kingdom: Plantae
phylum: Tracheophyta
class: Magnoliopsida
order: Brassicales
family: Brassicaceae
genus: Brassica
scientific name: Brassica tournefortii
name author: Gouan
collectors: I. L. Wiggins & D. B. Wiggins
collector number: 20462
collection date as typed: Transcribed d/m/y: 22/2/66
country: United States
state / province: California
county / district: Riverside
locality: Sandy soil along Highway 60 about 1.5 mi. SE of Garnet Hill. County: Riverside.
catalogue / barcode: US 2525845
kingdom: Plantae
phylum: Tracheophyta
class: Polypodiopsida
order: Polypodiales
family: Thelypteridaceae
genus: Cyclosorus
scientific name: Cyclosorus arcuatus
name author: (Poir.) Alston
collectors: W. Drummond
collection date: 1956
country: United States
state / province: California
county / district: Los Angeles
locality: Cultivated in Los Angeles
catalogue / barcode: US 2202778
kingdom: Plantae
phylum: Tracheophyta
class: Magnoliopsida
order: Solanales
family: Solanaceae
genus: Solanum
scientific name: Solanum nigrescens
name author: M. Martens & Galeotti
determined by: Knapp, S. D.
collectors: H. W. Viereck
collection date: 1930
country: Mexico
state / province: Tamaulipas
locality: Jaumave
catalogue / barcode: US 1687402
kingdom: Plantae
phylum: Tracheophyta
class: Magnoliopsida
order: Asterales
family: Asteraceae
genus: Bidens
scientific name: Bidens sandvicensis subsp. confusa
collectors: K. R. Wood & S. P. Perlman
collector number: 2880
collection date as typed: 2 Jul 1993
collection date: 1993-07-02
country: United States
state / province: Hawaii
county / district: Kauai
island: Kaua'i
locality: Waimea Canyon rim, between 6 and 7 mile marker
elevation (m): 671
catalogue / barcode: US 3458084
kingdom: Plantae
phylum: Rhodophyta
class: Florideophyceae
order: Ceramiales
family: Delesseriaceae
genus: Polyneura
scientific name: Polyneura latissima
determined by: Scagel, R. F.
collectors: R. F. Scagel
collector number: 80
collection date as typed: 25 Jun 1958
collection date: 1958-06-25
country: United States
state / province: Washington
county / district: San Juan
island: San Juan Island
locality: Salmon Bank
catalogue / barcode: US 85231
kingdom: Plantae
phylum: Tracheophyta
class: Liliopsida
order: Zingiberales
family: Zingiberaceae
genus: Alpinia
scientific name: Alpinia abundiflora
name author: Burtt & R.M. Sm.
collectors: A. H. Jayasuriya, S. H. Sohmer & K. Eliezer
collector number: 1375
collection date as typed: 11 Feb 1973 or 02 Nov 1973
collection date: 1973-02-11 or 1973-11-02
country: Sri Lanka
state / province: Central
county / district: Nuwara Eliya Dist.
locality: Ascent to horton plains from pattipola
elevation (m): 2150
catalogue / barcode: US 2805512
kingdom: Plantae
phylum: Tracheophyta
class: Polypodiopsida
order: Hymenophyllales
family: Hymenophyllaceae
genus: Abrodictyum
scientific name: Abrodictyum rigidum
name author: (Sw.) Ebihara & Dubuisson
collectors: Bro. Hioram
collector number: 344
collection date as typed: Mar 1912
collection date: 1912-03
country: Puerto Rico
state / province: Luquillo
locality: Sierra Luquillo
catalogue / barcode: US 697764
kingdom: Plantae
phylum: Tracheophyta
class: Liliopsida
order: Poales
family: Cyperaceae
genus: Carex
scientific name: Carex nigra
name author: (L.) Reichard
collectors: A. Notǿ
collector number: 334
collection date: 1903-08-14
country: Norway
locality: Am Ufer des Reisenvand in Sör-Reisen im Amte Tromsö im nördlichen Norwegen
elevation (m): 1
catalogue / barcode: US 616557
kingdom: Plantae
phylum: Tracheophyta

----

* _Exercise aim_:
Copy every row above word for word, line by line, changing nothing.

* _Exercise response_:
kingdom: Plantae
phylum: Tracheophyta
class: Magnoliopsida
order: Brassicales
family: Brassicaceae
genus: Brassica
scientific name: Brassica tournefortii
name author: Gouan
collectors: I. L. Wiggins & D. B. Wiggins
collector number: 20462
collection date as typed: Transcribed d/m/y: 22/2/66
country: United States
state / province: California
county / district: Riverside
locality: Sandy soil along Highway 60 about 1.5 mi. SE of Garnet Hill. County: Riverside.
catalogue / barcode: US 2525845
kingdom: Plantae
phylum: Tracheophyta
class: Polypodiopsida
order: Polypodiales
family: Thelypteridaceae
genus: Cyclosorus
scientific name: Cyclosorus arcuatus
name author: (Poir.) Alston
collectors: W. Drummond
collection date: 1956
country: United States
state / province: California
county / district: Los Angeles
locality: Cultivated in Los Angeles
catalogue / barcode: US 2202778
kingdom: Plantae
phylum: Tracheophyta
class: Magnoliopsida
order: Solanales
family: Solanaceae
genus: Solanum
scientific name: Solanum nigrescens
name author: M. Martens & Galeotti
determined by: Knapp, S. D.
collectors: H. W. Viereck
collection date: 1930
country: Mexico
state / province: Tamaulipas
locality: Jaumave
catalogue / barcode: US 1687402
kingdom: Plantae
phylum: Tracheophyta
class: Magnoliopsida
order: Asterales
family: Asteraceae
genus: Bidens
scientific name: Bidens sandvicensis subsp. confusa
collectors: K. R. Wood & S. P. Perlman
collector number: 2880
collection date as typed: 2 Jul 1993
collection date: 1993-07-02
country: United States
state / province: Hawaii
county / district: Kauai
island: Kaua'i
locality: Waimea Canyon rim, between 6 and 7 mile marker
elevation (m): 671
catalogue / barcode: US 3458084
kingdom: Plantae
phylum: Rhodophyta
class: Florideophyceae
order: Ceramiales
family: Delesseriaceae
genus: Polyneura
scientific name: Polyneura latissima
determined by: Scagel, R. F.
collectors: R. F. Scagel
collector number: 80
collection date as typed: 25 Jun 1958
collection date: 1958-06-25
country: United States
state / province: Washington
county / district: San Juan
island: San Juan Island
locality: Salmon Bank
catalogue / barcode: US 85231
kingdom: Plantae
phylum: Tracheophyta
class: Liliopsida
order: Zingiberales
family: Zingiberaceae
genus: Alpinia
scientific name: Alpinia abundiflora
name author: Burtt & R.M. Sm.
collectors: A. H. Jayasuriya, S. H. Sohmer & K. Eliezer
collector number: 1375
collection date as typed: 11 Feb 1973 or 02 Nov 1973
collection date: 1973-02-11 or 1973-11-02
country: Sri Lanka
state / province: Central
county / district: Nuwara Eliya Dist.
locality: Ascent to horton plains from pattipola
elevation (m): 2150
catalogue / barcode: US 2805512
kingdom: Plantae
phylum: Tracheophyta
class: Polypodiopsida
order: Hymenophyllales
family: Hymenophyllaceae
genus: Abrodictyum
scientific name: Abrodictyum rigidum
name author: (Sw.) Ebihara & Dubuisson
collectors: Bro. Hioram
collector number: 344
collection date as typed: Mar 1912
collection date: 1912-03
country: Puerto Rico
state / province: Luquillo
locality: Sierra Luquillo
catalogue / barcode: US 697764
kingdom: Plantae
phylum: Tracheophyta
class: Liliopsida
order: Poales
family: Cyperaceae
genus: Carex
scientific name: Carex nigra
name author: (L.) Reichard
collectors: A. Notǿ
collector number: 334
collection date: 1903-08-14
country: Norway
locality: Am Ufer des Reisenvand in Sör-Reisen im Amte Tromsö im nördlichen Norwegen
elevation (m): 1
catalogue / barcode: US 616557
kingdom: Plantae
phylum: Tracheophyta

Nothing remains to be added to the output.